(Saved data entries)
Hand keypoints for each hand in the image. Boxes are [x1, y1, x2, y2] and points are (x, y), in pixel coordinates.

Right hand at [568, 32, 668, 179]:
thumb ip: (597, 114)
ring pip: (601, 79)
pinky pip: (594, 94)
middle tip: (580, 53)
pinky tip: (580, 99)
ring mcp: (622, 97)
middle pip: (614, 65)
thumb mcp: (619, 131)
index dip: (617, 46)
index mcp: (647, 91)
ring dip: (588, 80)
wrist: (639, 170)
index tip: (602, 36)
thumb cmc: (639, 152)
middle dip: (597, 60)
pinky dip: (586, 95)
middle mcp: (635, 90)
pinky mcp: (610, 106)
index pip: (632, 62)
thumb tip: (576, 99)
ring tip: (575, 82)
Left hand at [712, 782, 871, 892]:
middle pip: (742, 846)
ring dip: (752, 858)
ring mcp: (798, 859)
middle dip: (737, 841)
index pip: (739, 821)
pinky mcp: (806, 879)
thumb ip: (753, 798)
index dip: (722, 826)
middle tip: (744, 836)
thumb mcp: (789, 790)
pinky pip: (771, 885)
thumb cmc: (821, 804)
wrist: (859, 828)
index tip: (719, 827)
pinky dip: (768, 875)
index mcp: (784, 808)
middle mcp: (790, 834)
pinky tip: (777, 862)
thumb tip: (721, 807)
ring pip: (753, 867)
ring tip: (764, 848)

--

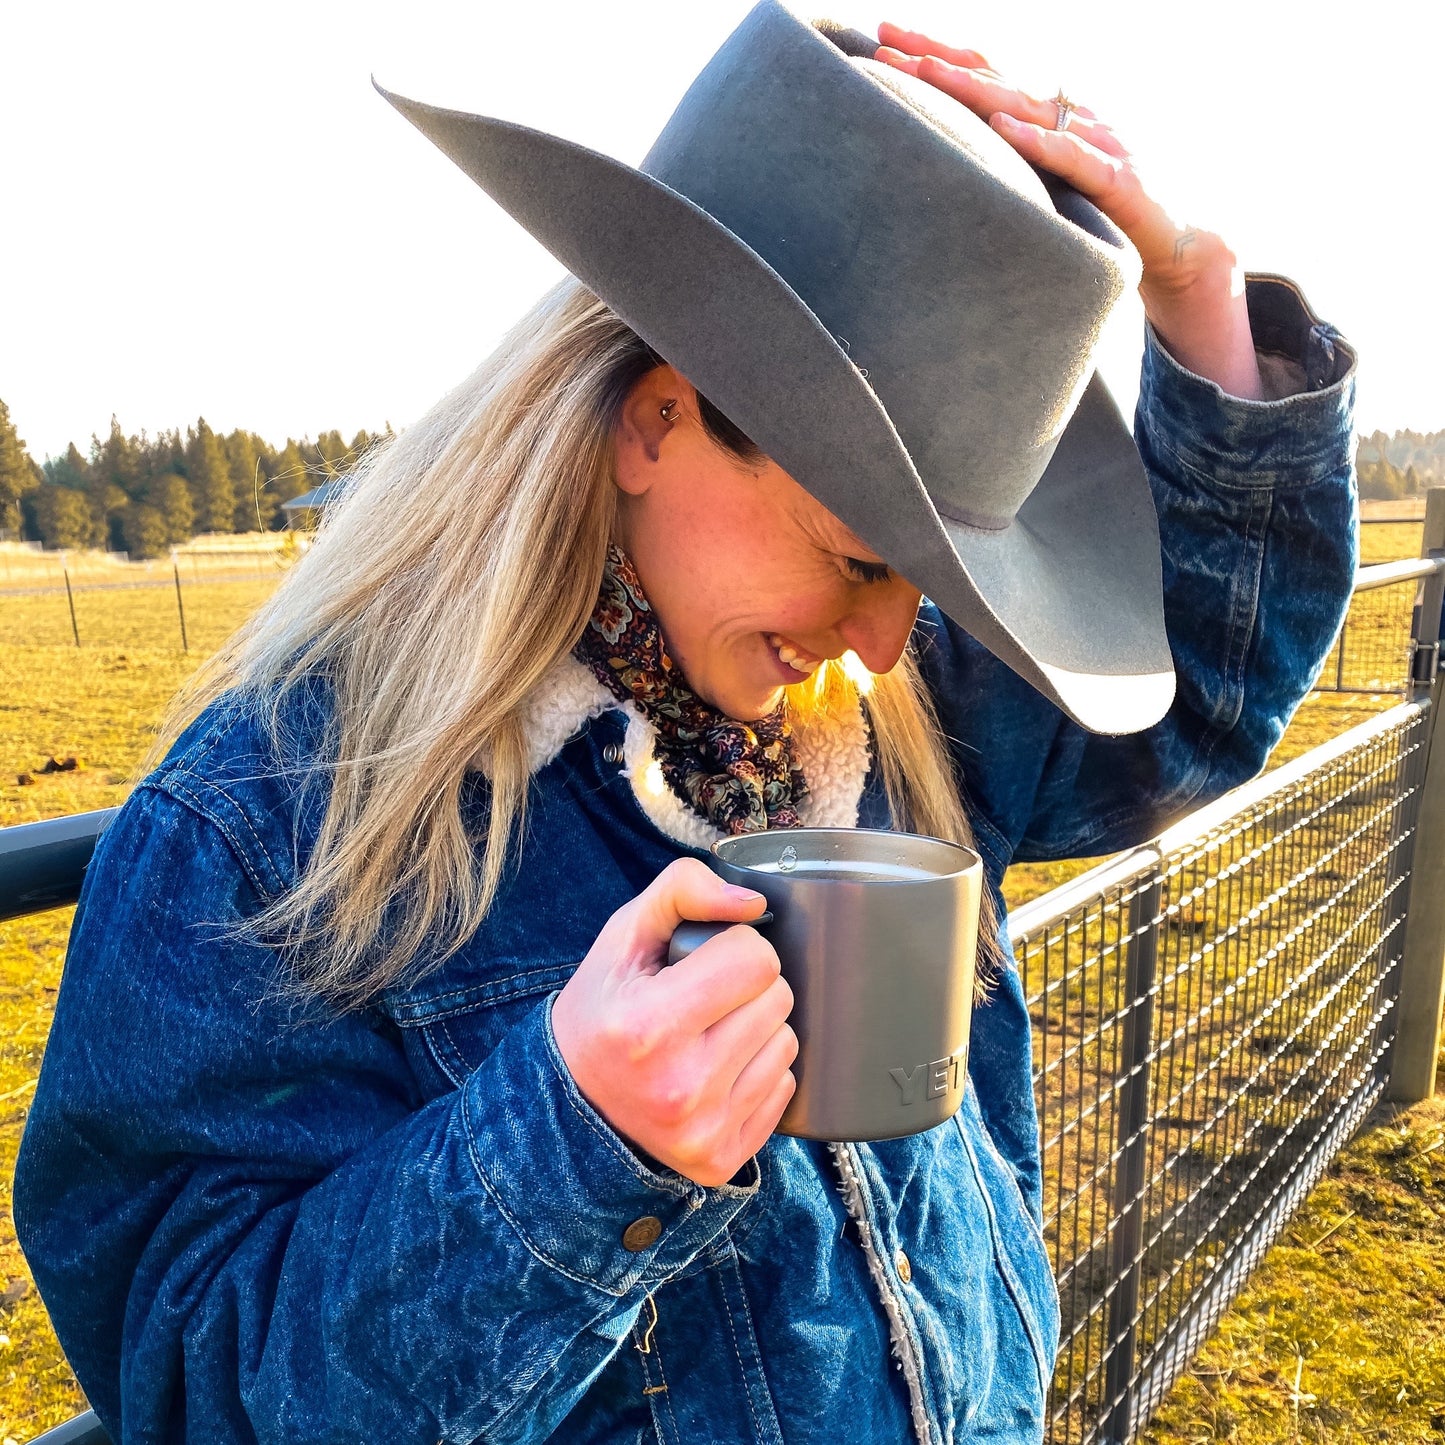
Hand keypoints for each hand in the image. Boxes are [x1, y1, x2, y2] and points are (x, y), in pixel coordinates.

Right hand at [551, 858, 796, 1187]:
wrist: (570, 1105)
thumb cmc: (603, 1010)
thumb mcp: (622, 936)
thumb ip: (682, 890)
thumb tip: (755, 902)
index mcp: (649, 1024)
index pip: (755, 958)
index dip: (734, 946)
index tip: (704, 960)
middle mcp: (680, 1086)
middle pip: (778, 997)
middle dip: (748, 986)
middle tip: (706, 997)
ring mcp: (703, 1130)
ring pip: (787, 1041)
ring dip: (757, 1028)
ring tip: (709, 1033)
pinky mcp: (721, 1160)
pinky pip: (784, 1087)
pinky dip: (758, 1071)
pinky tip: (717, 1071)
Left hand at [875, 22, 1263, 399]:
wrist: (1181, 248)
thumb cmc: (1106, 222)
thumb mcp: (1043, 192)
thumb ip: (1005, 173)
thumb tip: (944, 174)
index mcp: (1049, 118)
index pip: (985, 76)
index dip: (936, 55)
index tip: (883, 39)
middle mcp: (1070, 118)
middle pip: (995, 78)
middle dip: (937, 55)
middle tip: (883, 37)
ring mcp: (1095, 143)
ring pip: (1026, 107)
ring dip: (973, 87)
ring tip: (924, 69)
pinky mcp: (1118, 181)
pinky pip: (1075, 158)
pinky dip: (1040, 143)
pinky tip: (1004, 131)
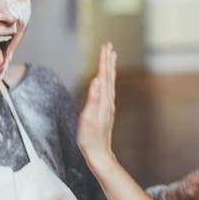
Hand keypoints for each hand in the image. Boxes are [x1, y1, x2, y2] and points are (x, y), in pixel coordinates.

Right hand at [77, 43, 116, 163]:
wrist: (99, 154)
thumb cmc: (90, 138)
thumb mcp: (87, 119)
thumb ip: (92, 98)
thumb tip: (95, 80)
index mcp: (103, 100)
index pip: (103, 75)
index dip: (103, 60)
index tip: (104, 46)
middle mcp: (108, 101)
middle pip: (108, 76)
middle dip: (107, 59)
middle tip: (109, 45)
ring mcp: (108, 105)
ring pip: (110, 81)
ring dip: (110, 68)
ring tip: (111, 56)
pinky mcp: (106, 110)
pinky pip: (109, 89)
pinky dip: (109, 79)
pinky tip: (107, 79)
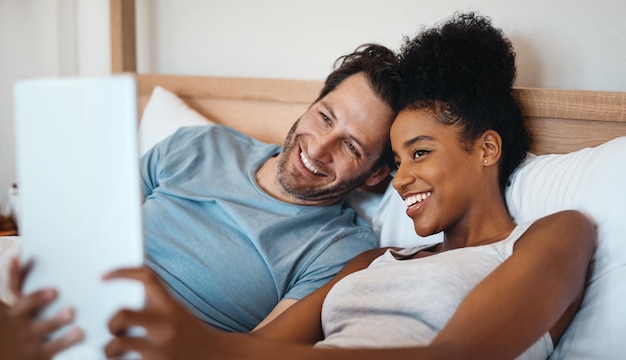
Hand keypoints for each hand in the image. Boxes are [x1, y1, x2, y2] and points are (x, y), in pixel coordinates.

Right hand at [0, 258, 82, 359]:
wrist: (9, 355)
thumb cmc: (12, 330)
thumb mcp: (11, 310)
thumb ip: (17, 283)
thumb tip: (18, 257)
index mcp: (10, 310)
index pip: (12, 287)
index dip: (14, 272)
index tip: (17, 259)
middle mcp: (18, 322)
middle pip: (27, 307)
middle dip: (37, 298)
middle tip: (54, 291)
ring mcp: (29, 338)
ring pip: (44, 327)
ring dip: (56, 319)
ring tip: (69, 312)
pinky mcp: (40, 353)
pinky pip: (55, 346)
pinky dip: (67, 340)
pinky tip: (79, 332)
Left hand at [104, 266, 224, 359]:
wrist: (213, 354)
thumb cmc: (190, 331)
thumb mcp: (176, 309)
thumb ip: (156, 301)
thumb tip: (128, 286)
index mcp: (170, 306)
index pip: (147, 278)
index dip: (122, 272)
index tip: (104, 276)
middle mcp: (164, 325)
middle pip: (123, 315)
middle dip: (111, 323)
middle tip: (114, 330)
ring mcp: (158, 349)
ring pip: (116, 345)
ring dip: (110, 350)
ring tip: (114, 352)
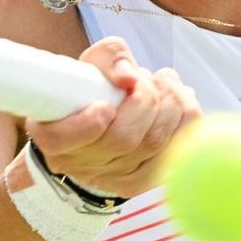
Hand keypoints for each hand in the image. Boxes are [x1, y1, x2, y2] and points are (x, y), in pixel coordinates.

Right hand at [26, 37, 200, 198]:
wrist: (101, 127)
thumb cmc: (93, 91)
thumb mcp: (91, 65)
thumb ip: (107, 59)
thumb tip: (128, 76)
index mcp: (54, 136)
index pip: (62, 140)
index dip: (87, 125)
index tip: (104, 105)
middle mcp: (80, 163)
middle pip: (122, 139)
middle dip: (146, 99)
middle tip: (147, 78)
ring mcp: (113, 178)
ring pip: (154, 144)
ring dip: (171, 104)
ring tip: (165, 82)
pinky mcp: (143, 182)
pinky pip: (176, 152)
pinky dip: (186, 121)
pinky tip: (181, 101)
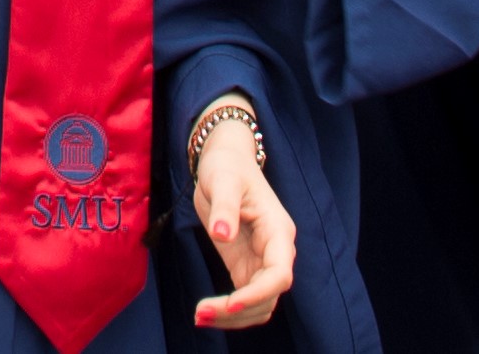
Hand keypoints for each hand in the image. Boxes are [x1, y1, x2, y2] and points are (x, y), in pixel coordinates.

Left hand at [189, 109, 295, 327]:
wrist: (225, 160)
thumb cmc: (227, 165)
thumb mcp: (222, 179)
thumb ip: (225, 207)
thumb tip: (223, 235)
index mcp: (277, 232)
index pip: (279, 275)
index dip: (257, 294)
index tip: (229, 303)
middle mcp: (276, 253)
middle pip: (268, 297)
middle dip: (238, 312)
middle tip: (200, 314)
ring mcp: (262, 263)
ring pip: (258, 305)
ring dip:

§ **Exercise objective**
Which lines of the data above contain "Right"? Copy each one.

§ **Solution to the exercise**
Right hand at [568, 32, 668, 179]:
Right hand at [551, 858, 796, 1187]:
Right hand at [77, 43, 116, 163]:
Right hand at [0, 258, 82, 359]:
Right hand at [26, 37, 200, 198]:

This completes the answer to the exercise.